Destituir a un entrenador tiene algo de ritual orgiástico. El sacrificio se comete casi siempre con alevosía y nocturnidad. La cabeza se ofrece sangrante y en bandeja de plata a la diosa afición, que jalea y asiente. He visto a directivos vibrar y hasta excitarse ante el momento sin duda sublime de cargarse al entrenador, babear mientras chivan la primicia a través del teléfono a algún que otro amigo, seguramente periodista. Pero no. Emery, de momento, puede estar tranquilo. Es más, no sólo puede, sino que también debe estarlo. No tiene por encima gente de esa calaña y las cuentas tampoco dan para vicios caros. Ni la afición ni quienes gestionan la entidad que le paga desean verse en breve en situación de despedirlo, sino todo lo contrario.

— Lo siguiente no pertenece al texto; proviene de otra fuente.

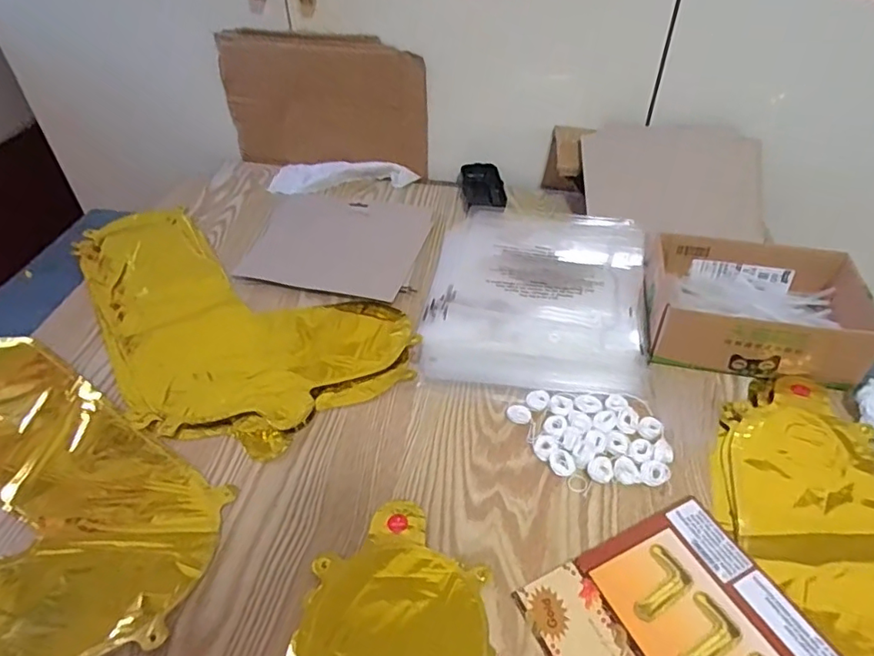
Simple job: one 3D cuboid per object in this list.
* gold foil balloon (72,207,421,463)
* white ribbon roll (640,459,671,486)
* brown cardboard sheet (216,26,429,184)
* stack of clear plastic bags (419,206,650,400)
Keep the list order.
[{"bbox_3d":[-0.227,-0.036,0.600,0.246,0.011,0.418,-28,50,-25],"label":"gold foil balloon"},{"bbox_3d":[0.171,0.115,0.438,0.021,0.007,0.020,-1,44,1],"label":"white ribbon roll"},{"bbox_3d":[-0.153,-0.299,0.752,0.277,0.164,0.043,11,45,13],"label":"brown cardboard sheet"},{"bbox_3d":[0.111,-0.048,0.613,0.224,0.012,0.294,6,44,8],"label":"stack of clear plastic bags"}]

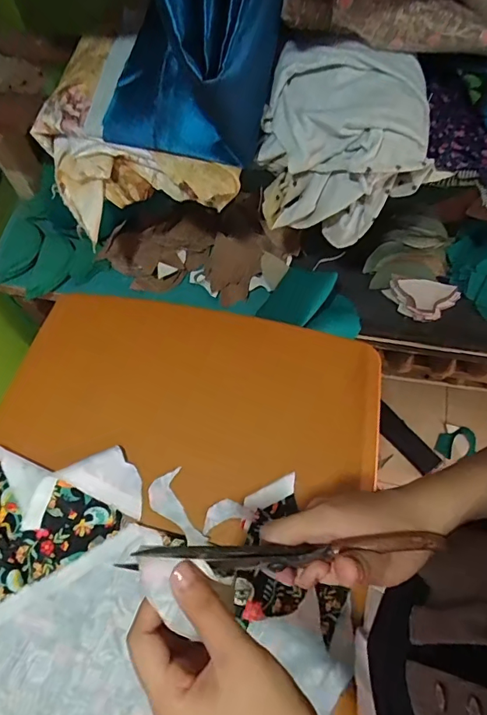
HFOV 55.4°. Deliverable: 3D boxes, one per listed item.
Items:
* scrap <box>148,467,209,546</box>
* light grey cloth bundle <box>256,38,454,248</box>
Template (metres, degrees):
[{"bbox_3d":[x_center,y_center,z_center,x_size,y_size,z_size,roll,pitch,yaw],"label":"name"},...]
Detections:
[{"bbox_3d":[-0.079,0.176,0.532,0.046,0.013,0.090,-21,65,-10],"label":"scrap"},{"bbox_3d":[0.125,-0.246,0.547,0.200,0.168,0.126,11,64,6],"label":"light grey cloth bundle"}]

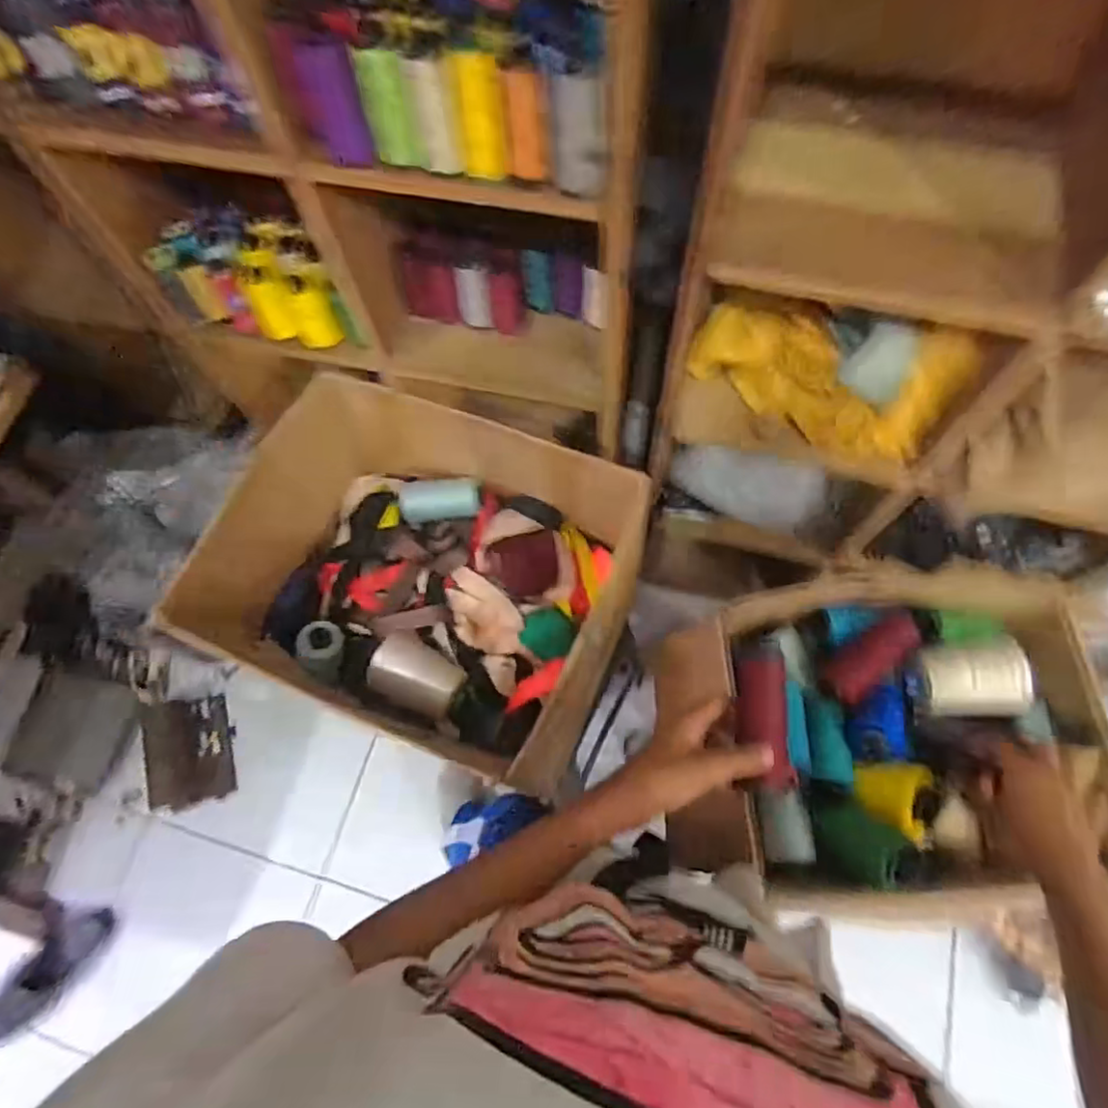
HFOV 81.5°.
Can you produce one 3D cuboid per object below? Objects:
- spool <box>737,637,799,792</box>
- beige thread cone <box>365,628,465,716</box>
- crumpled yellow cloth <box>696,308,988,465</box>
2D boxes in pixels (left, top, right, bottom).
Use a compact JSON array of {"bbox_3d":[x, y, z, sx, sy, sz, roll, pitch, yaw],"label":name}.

Su problema es que al equipo no le metan tantos goles y ganar los suficientes partidos para estar cuanto menos en puestos de Liga de Campeones. ¿Es eso exigir demasiado?

Otra cosa es el debate público. Aquello de dar mucho y pedir poco queda para los anuncios de El Corte Inglés en el Día de la Madre. En Valencia, bien lo sabe Albelda y ya irá comprendiendo Emery, cuando gane le pedirán que sea atrevido y cuando pierde o empata que sepa nadar y guardar la ropa. Por eso el aficionado es aficionado y quien tiene la responsabilidad de tomar decisiones debe hacerlo con rigor y frialdad, sin dejarse arrastrar por la corriente. Pero lo mejor que podemos exigir a unos y a otros, a Emery, a Albelda, a la afición y a quienes gestionan el club desde los despachos, es precisamente eso, exigencia. Mucha exigencia.